* _Questions to answer_
A. According to the armistice centenary text, where will the commemorative service in Belgium take place?
B. Duplicate the armistice centenary text between "There will be a series" and "the conflict began.", inclusive.

At the 11th hour of the 11th day of the 11th month in 1918 the hostilities ceased. This upcoming November 11 will be a poignant day for all the countries involved.
This month marks 100 years since the armistice was signed to end what we know as World War I.
There will be a series of events to mark the centenary. Included will be a commemorative service at St Symphorien Cemetery near Mons, Belgium, where the conflict began.
In the UK, the National Service of Remembrance at London’s Cenotaph will follow traditional lines, as it remembers the fallen of all conflicts.
During the day, church and other bells will ring out as they did at the end of World War I and the day will end with a service at Westminster Abbey, London, along with others in Glasgow, Cardiff, and Belfast.
In Thailand, there will be a couple of events on the 11th.
One will be in Kanchanaburi, the site of the World War II Death Railway; the other will be at the soon-to-disappear British Embassy in Bangkok.
Also as part of Remembrance, a Poppy Golf Charity Tournament was held November 2 with a gala dinner the day after.
I didn’t serve in the armed forces – national service call-ups ended in 1960 when I was aged just eight – so I have no concept of the sentiments ex-servicemen and women feel when marking these events (note I don’t use the word “celebrating”). However, when observing ex-servicemen in Pattaya bars such as Tropical Bert’s or the Lofts at Mabprachan I do, at times, envy the obvious comradeship they seem to enjoy.
I should also point out that, of course, that most of the guys I see signed up of their own free will. They didn’t have to be conscripted to want to serve their country.

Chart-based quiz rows
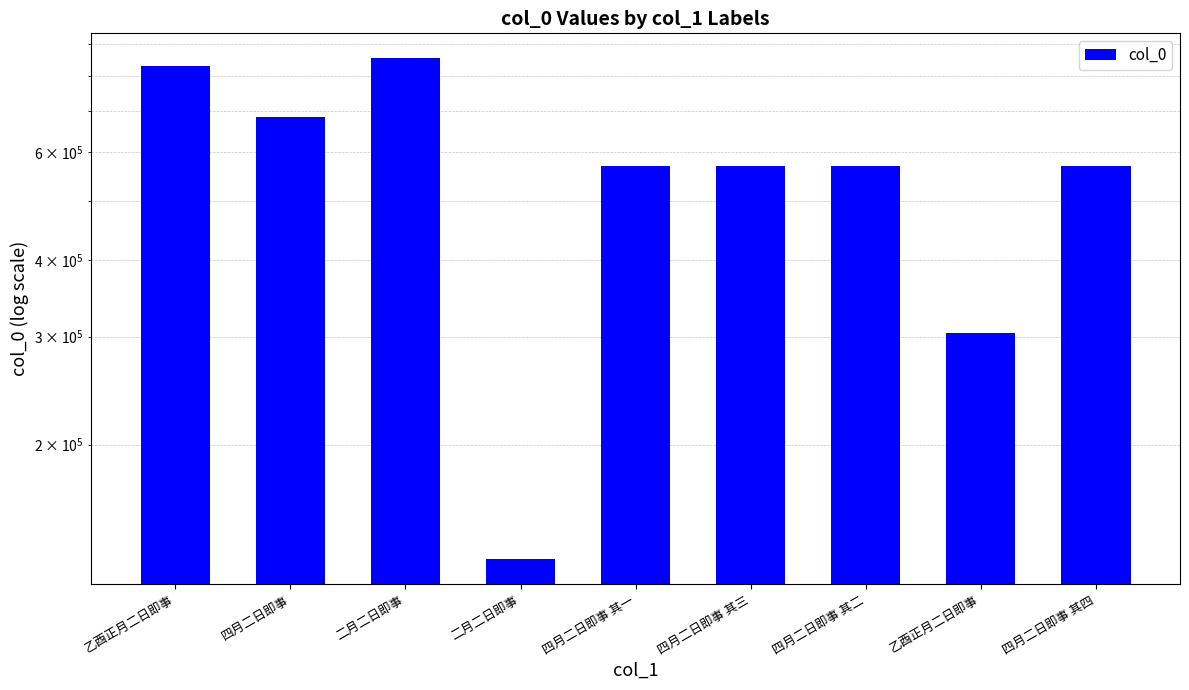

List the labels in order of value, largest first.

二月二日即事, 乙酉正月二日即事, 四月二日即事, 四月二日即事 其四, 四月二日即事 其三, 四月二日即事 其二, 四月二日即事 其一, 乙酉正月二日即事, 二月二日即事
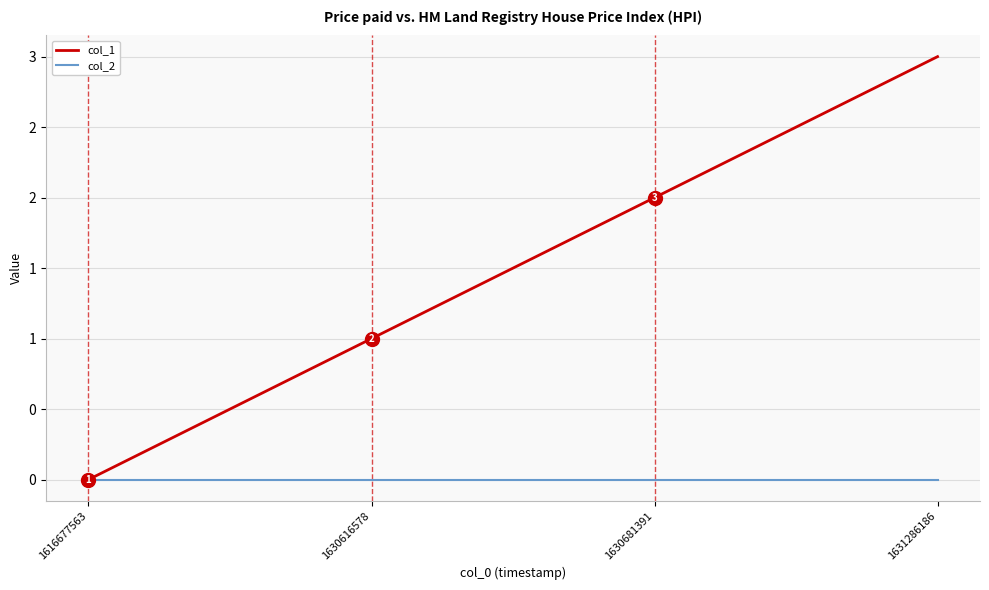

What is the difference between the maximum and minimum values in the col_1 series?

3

* _Written responses_
A. At St Symphorien Cemetery near Mons, Belgium.

B.
There will be a series of events to mark the centenary. Included will be a commemorative service at St Symphorien Cemetery near Mons, Belgium, where the conflict began.